For a vegetarian breakfast, spread a fresh slice of whole-grain bread with ripe avocado and fresh herbs. Add any seasoning or spice you like. Enjoy with sliced tomatoes drizzled with balsamic vinegar. If you want more protein, try adding one egg (cooked any style) on top.
Power brunch salad

Skeptical of a salad for breakfast? Don’t be as it’s packed with vitamins and minerals and some classic breakfast foods. Use leafy greens and add plant protein, such as one cup of cooked quinoa, cut up some sliced fruit and drizzle with a healthy dressing.
BONUS RECIPE
Easy oat cookies

MinimalistBaker.com shares these for when you need something healthy on the go.
Ingredients:
1 cup packed dates
1 ripe banana
2 Tbs. natural nut butter
3⁄4 cup almond flour
3⁄4 cup rolled oats
1⁄4 cup raisins
Instructions:
- Soak dates in hot water for 10 minutes; drain.
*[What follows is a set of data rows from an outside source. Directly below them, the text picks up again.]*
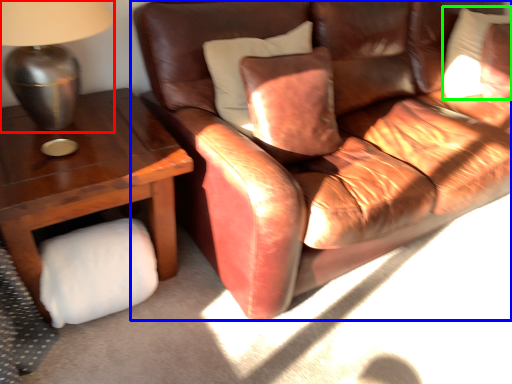
Question: Based on their relative distances, which object is nearer to table lamp (highlighted by a red box)? Choose from studio couch (highlighted by a blue box) and pillow (highlighted by a green box).

Choices:
 (A) studio couch
 (B) pillow

Answer: (A)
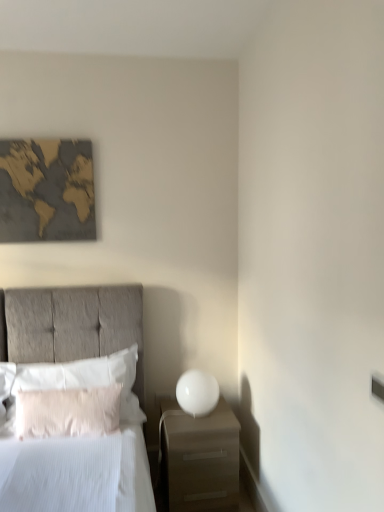
You are a GUI agent. You are given a task and a screenshot of the screen. Output one action in this format:
    pyautogui.click(x=<x>, y=<y>)
    Task: Click on the free space above matte white nightstand at lower right (from a real-world perspective)
    
    Given the screenshot: What is the action you would take?
    pyautogui.click(x=195, y=418)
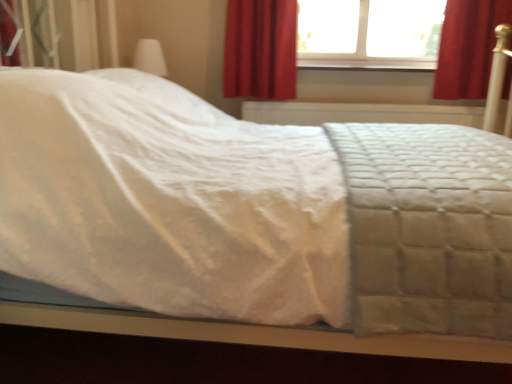
Question: Is the depth of red velvet curtain at upper right, the second curtain when ordered from left to right, less than that of white quilted fabric at center?

Choices:
 (A) no
 (B) yes

Answer: (A)

Question: Considering the relative sizes of red velvet curtain at upper right, the second curtain when ordered from left to right, and white quilted fabric at center in the image provided, is red velvet curtain at upper right, the second curtain when ordered from left to right, shorter than white quilted fabric at center?

Choices:
 (A) no
 (B) yes

Answer: (B)

Question: Is red velvet curtain at upper right, the 1th curtain when ordered from right to left, bigger than white quilted fabric at center?

Choices:
 (A) no
 (B) yes

Answer: (A)

Question: From a real-world perspective, is red velvet curtain at upper right, the second curtain when ordered from left to right, on top of white quilted fabric at center?

Choices:
 (A) no
 (B) yes

Answer: (B)

Question: Is red velvet curtain at upper right, the 1th curtain when ordered from right to left, outside of white quilted fabric at center?

Choices:
 (A) yes
 (B) no

Answer: (A)

Question: In terms of width, does transparent glass window at upper center look wider or thinner when compared to white quilted fabric at center?

Choices:
 (A) wide
 (B) thin

Answer: (B)

Question: From a real-world perspective, relative to white quilted fabric at center, is transparent glass window at upper center vertically above or below?

Choices:
 (A) above
 (B) below

Answer: (A)

Question: Is transparent glass window at upper center situated inside white quilted fabric at center or outside?

Choices:
 (A) outside
 (B) inside

Answer: (A)

Question: Would you say transparent glass window at upper center is to the left or to the right of white quilted fabric at center in the picture?

Choices:
 (A) right
 (B) left

Answer: (A)

Question: Considering the positions of red velvet curtain at upper right, the 1th curtain when ordered from right to left, and red velvet curtain at upper center, acting as the first curtain starting from the left, in the image, is red velvet curtain at upper right, the 1th curtain when ordered from right to left, bigger or smaller than red velvet curtain at upper center, acting as the first curtain starting from the left,?

Choices:
 (A) small
 (B) big

Answer: (B)

Question: Is red velvet curtain at upper right, the second curtain when ordered from left to right, wider or thinner than red velvet curtain at upper center, acting as the 2th curtain starting from the right?

Choices:
 (A) thin
 (B) wide

Answer: (A)

Question: From a real-world perspective, is red velvet curtain at upper right, the 1th curtain when ordered from right to left, physically located above or below red velvet curtain at upper center, acting as the first curtain starting from the left?

Choices:
 (A) above
 (B) below

Answer: (A)

Question: Is red velvet curtain at upper right, the 1th curtain when ordered from right to left, situated inside red velvet curtain at upper center, acting as the first curtain starting from the left, or outside?

Choices:
 (A) inside
 (B) outside

Answer: (B)

Question: In the image, is white quilted fabric at center on the left side or the right side of transparent glass window at upper center?

Choices:
 (A) right
 (B) left

Answer: (B)

Question: Based on their sizes in the image, would you say white quilted fabric at center is bigger or smaller than transparent glass window at upper center?

Choices:
 (A) big
 (B) small

Answer: (A)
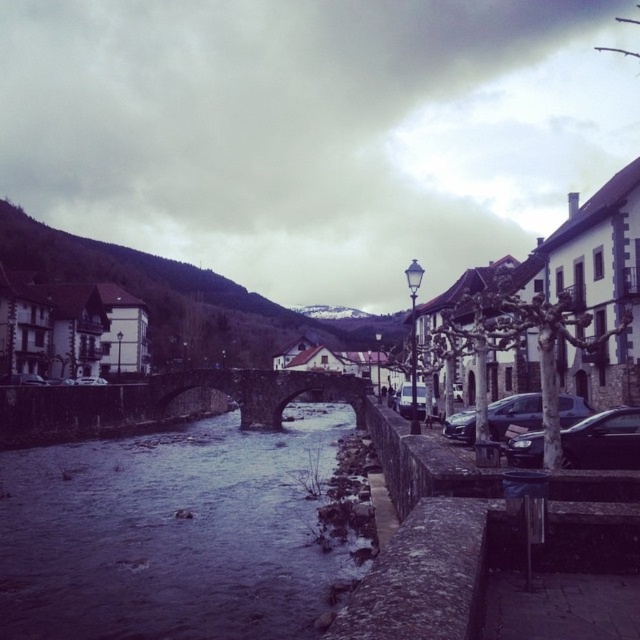
Question: Can you confirm if dark stone bridge at center is smaller than satin silver sedan at center?

Choices:
 (A) yes
 (B) no

Answer: (B)

Question: Does dark gray metallic car at center right appear on the right side of satin silver sedan at center?

Choices:
 (A) no
 (B) yes

Answer: (B)

Question: Which object is closer to the camera taking this photo?

Choices:
 (A) matte white building at left
 (B) dark gray stone river at center

Answer: (B)

Question: Is dark gray stone river at center below satin silver sedan at center?

Choices:
 (A) yes
 (B) no

Answer: (A)

Question: Based on their relative distances, which object is farther from the shiny black sedan at center right?

Choices:
 (A) dark stone bridge at center
 (B) dark gray metallic car at center right

Answer: (A)

Question: Which point is closer to the camera?

Choices:
 (A) dark gray metallic car at center right
 (B) satin silver sedan at center
 (C) matte white building at left

Answer: (A)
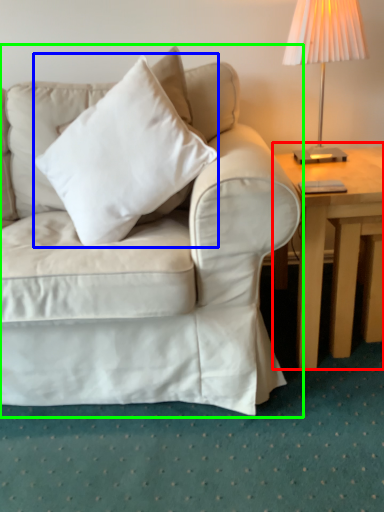
Question: Estimate the real-world distances between objects in this image. Which object is farther from table (highlighted by a red box), pillow (highlighted by a blue box) or studio couch (highlighted by a green box)?

Choices:
 (A) pillow
 (B) studio couch

Answer: (A)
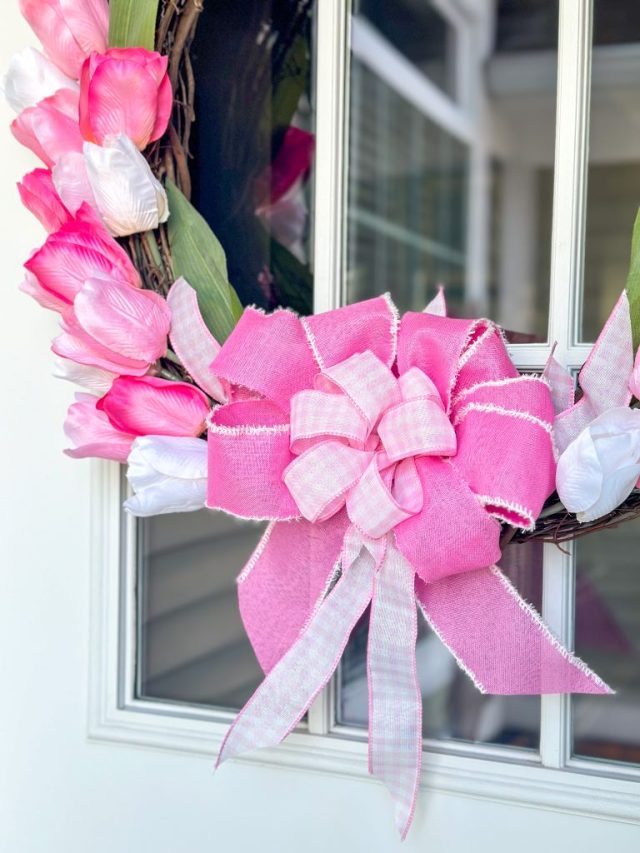
Find the location of a particular element. The image size is (640, 853). reflection of another window through window is located at coordinates (425, 184).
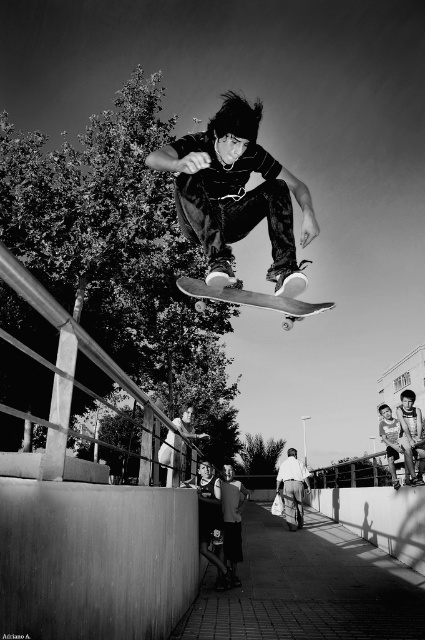
You are a photographer analyzing the composition of this black and white photo. You notice two points marked in the image. The first point is at coordinates point (x=260, y=198) and the second is at point (x=297, y=515). Based on the skateboarder and the background elements, which point is closer to the photographer?

Point (x=260, y=198) is in front of point (x=297, y=515), so the first point is closer to the photographer.

You are a photographer trying to capture the skateboarder midair. You notice two skateboards in the frame, a matte black skateboard at center and a wooden skateboard at center. Which skateboard is closer to the camera based on their height in the image?

Result: The matte black skateboard at center has a lesser height compared to the wooden skateboard at center, so the wooden skateboard at center is closer to the camera since objects closer to the camera appear larger in the image.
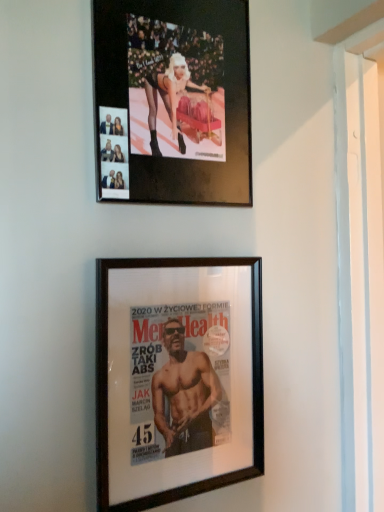
Question: From their relative heights in the image, would you say black wood picture frame at center, the 1th picture frame ordered from the bottom, is taller or shorter than metallic gold photo frame at upper center, acting as the 2th picture frame starting from the bottom?

Choices:
 (A) tall
 (B) short

Answer: (A)

Question: From a real-world perspective, is black wood picture frame at center, the second picture frame when ordered from top to bottom, above or below metallic gold photo frame at upper center, positioned as the 1th picture frame in top-to-bottom order?

Choices:
 (A) below
 (B) above

Answer: (A)

Question: Is point (99, 329) positioned closer to the camera than point (99, 9)?

Choices:
 (A) closer
 (B) farther

Answer: (A)

Question: Considering their positions, is metallic gold photo frame at upper center, acting as the 2th picture frame starting from the bottom, located in front of or behind black wood picture frame at center, the 1th picture frame ordered from the bottom?

Choices:
 (A) behind
 (B) front

Answer: (A)

Question: In terms of size, does metallic gold photo frame at upper center, positioned as the 1th picture frame in top-to-bottom order, appear bigger or smaller than black wood picture frame at center, the second picture frame when ordered from top to bottom?

Choices:
 (A) big
 (B) small

Answer: (A)

Question: Considering the positions of metallic gold photo frame at upper center, acting as the 2th picture frame starting from the bottom, and black wood picture frame at center, the second picture frame when ordered from top to bottom, in the image, is metallic gold photo frame at upper center, acting as the 2th picture frame starting from the bottom, wider or thinner than black wood picture frame at center, the second picture frame when ordered from top to bottom,?

Choices:
 (A) wide
 (B) thin

Answer: (A)

Question: Is metallic gold photo frame at upper center, acting as the 2th picture frame starting from the bottom, taller or shorter than black wood picture frame at center, the 1th picture frame ordered from the bottom?

Choices:
 (A) tall
 (B) short

Answer: (B)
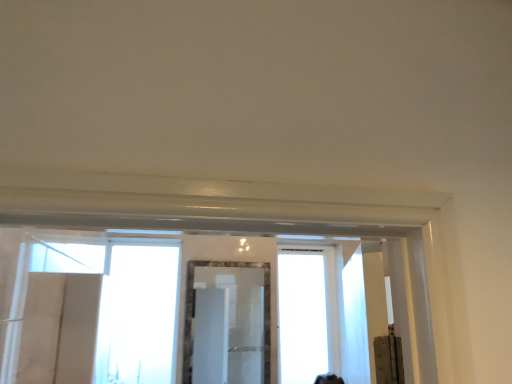
Question: Considering the positions of transparent glass window at center, the first window positioned from the right, and transparent glass window at center, positioned as the 2th window in right-to-left order, in the image, is transparent glass window at center, the first window positioned from the right, wider or thinner than transparent glass window at center, positioned as the 2th window in right-to-left order,?

Choices:
 (A) wide
 (B) thin

Answer: (A)

Question: Is transparent glass window at center, which ranks as the second window in left-to-right order, situated inside transparent glass window at center, which is counted as the 1th window, starting from the left, or outside?

Choices:
 (A) outside
 (B) inside

Answer: (A)

Question: Considering the real-world distances, which object is farthest from the transparent glass window at center, positioned as the 2th window in right-to-left order?

Choices:
 (A) marble frame mirror at center
 (B) transparent glass window at center, the first window positioned from the right

Answer: (B)

Question: Which object is positioned closest to the transparent glass window at center, which ranks as the second window in left-to-right order?

Choices:
 (A) marble frame mirror at center
 (B) transparent glass window at center, which is counted as the 1th window, starting from the left

Answer: (A)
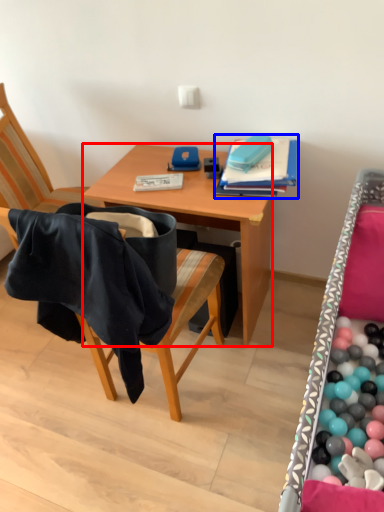
Question: Among these objects, which one is farthest to the camera, desk (highlighted by a red box) or book (highlighted by a blue box)?

Choices:
 (A) desk
 (B) book

Answer: (B)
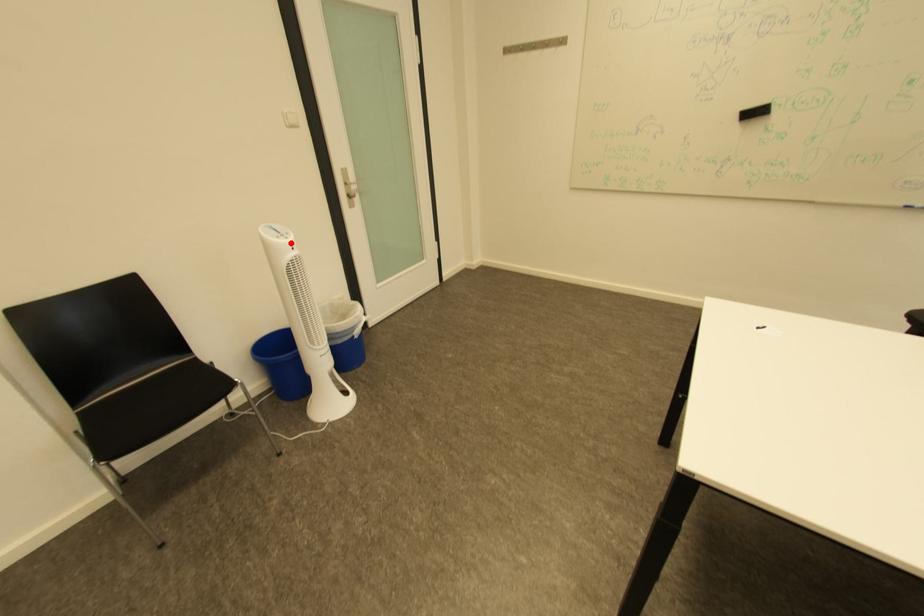
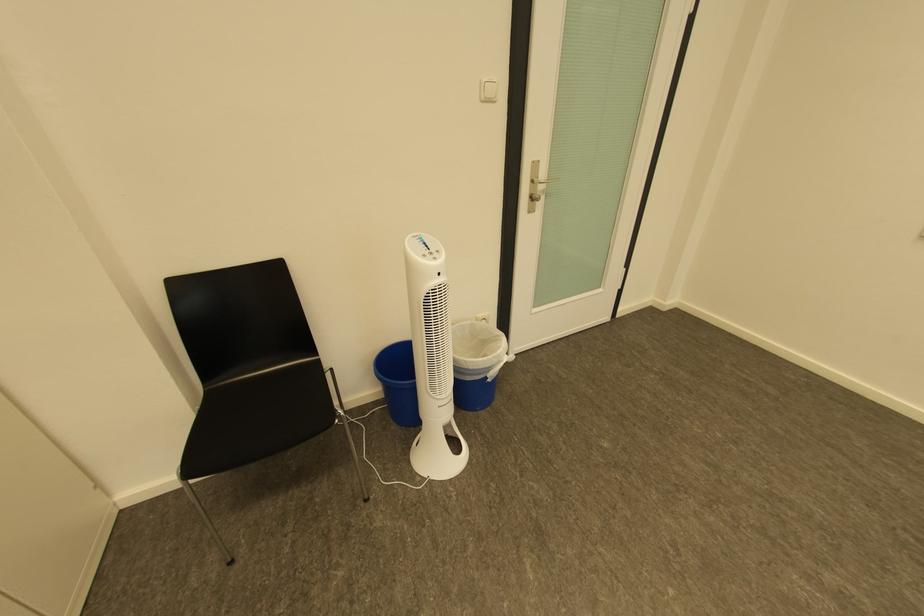
The point at the highlighted location is marked in the first image. Where is the corresponding point in the second image?

(439, 262)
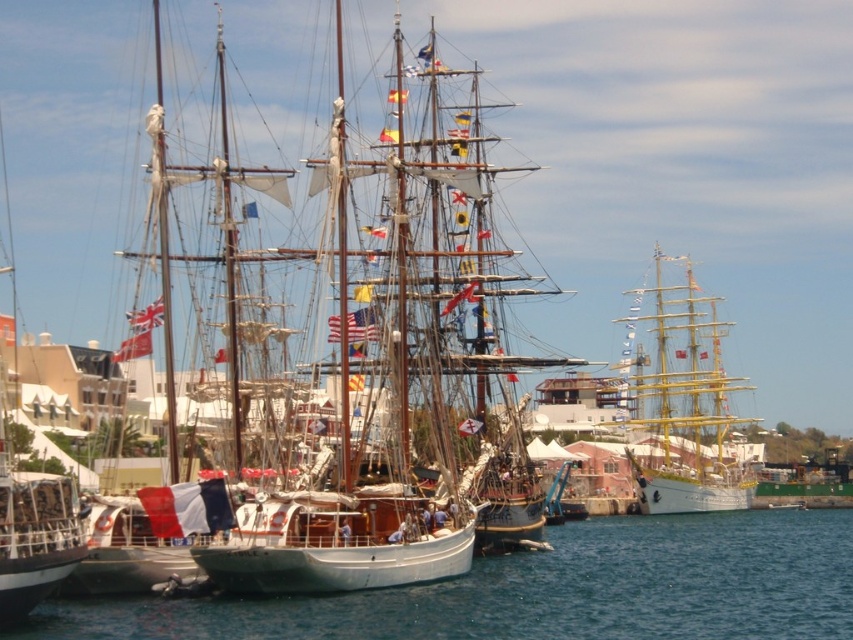
You are standing on the dock and looking at the wooden ship at center and the clear blue water at center. Which object is positioned higher in the image?

The wooden ship at center is located above the clear blue water at center, so it is positioned higher in the image.

You are standing at the camera position observing the maritime scene. There is a point marked at coordinates point (747, 520). Can you determine if this point is within a safe distance for a drone to land?

The point (747, 520) is 627.58 feet away from the camera. Since this distance exceeds typical safe landing ranges for drones, the point is not within a safe distance for a drone to land.

You are navigating a small boat and want to dock at the wooden ship at center. Based on the coordinates provided, can you determine the direction you should head from your current position at point A located at coordinates 0.5, 0.5?

The wooden ship at center is located at point (363, 372). Since your current position is at (426, 320), you should head slightly to the right and down to reach the wooden ship at center.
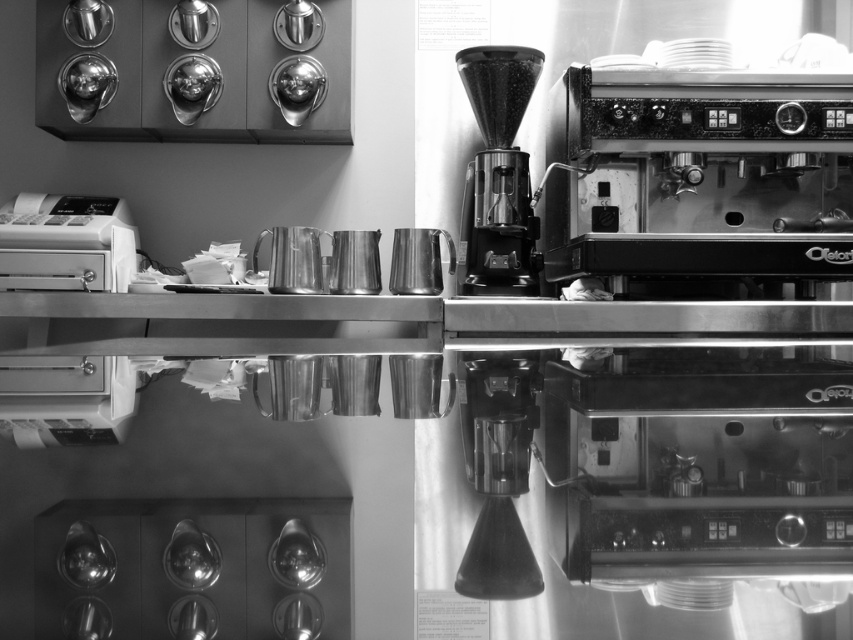
Question: Does white plastic cash register at left have a greater width compared to metallic black coffee grinder at center?

Choices:
 (A) no
 (B) yes

Answer: (B)

Question: Which object is positioned farthest from the metallic black coffee grinder at center?

Choices:
 (A) metallic cylindrical filter at center
 (B) metallic stainless steel espresso machine at right

Answer: (A)

Question: Which object appears closest to the camera in this image?

Choices:
 (A) metallic cylindrical filter at center
 (B) white plastic cash register at left

Answer: (A)

Question: Which of the following is the closest to the observer?

Choices:
 (A) metallic cylindrical filter at center
 (B) metallic black coffee grinder at center
 (C) white plastic cash register at left
 (D) metallic stainless steel espresso machine at right

Answer: (A)

Question: Does metallic stainless steel espresso machine at right appear under metallic black coffee grinder at center?

Choices:
 (A) no
 (B) yes

Answer: (B)

Question: Does white plastic cash register at left appear on the right side of metallic cylindrical filter at center?

Choices:
 (A) no
 (B) yes

Answer: (A)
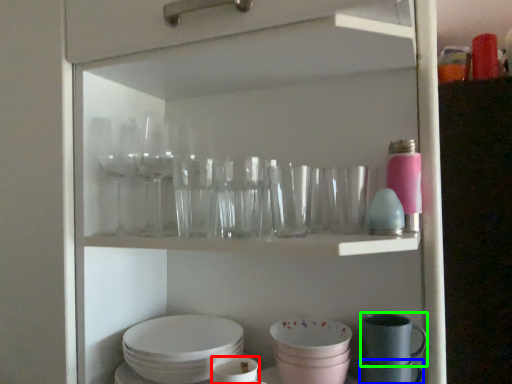
Question: Which object is the closest to the tableware (highlighted by a red box)? Choose among these: tableware (highlighted by a blue box) or tableware (highlighted by a green box).

Choices:
 (A) tableware
 (B) tableware

Answer: (A)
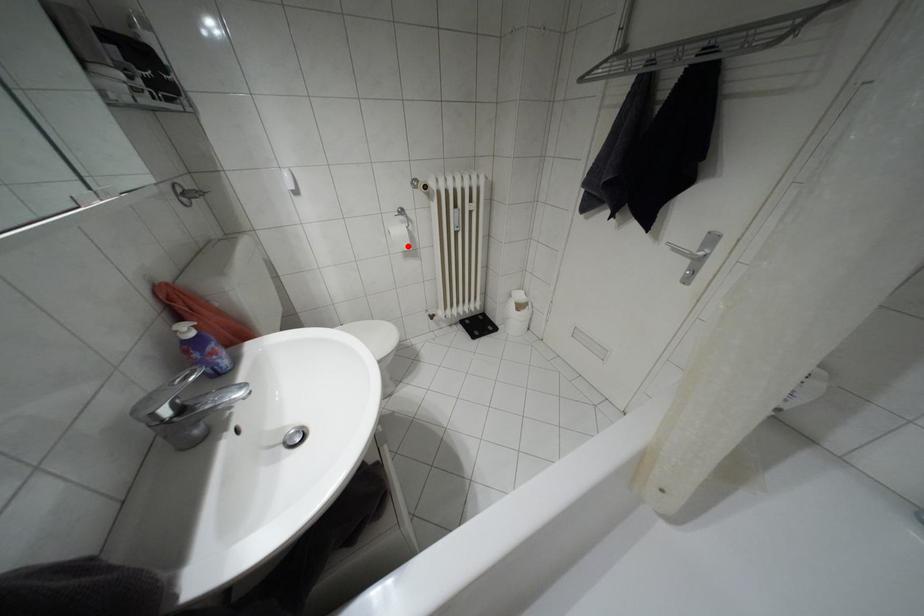
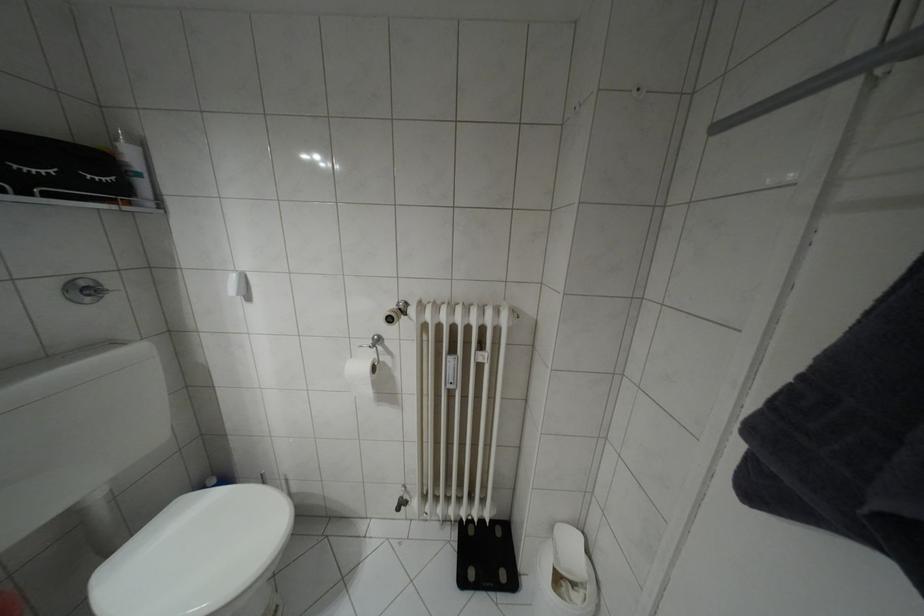
Question: I am providing you with two images of the same scene from different viewpoints. Image1 has a red point marked. In image2, the corresponding 3D location appears at what relative position? Reply with the corresponding letter.

Choices:
 (A) Closer
 (B) Farther

Answer: (B)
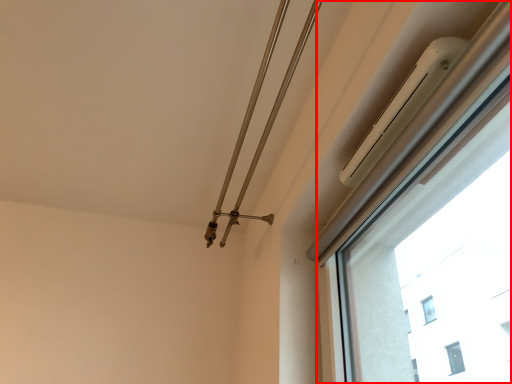
Question: From the image's perspective, what is the correct spatial positioning of window (annotated by the red box) in reference to twin?

Choices:
 (A) above
 (B) below

Answer: (A)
- Toss the soaked dates in the food processor. Combine the chopped dates with banana and nut butter. Add almond flour and oats; pulse to form loose dough.
- Knead in raisins. Chill for 10 minutes.
4. Form 24 discs. Bake on a lined sheet at 350ºF until somewhat firm, 15−18 minutes. Cool and enjoy. Serves 12.
This content is not a substitute for professional medical advice or diagnosis. Always consult your physician before pursuing any treatment plan.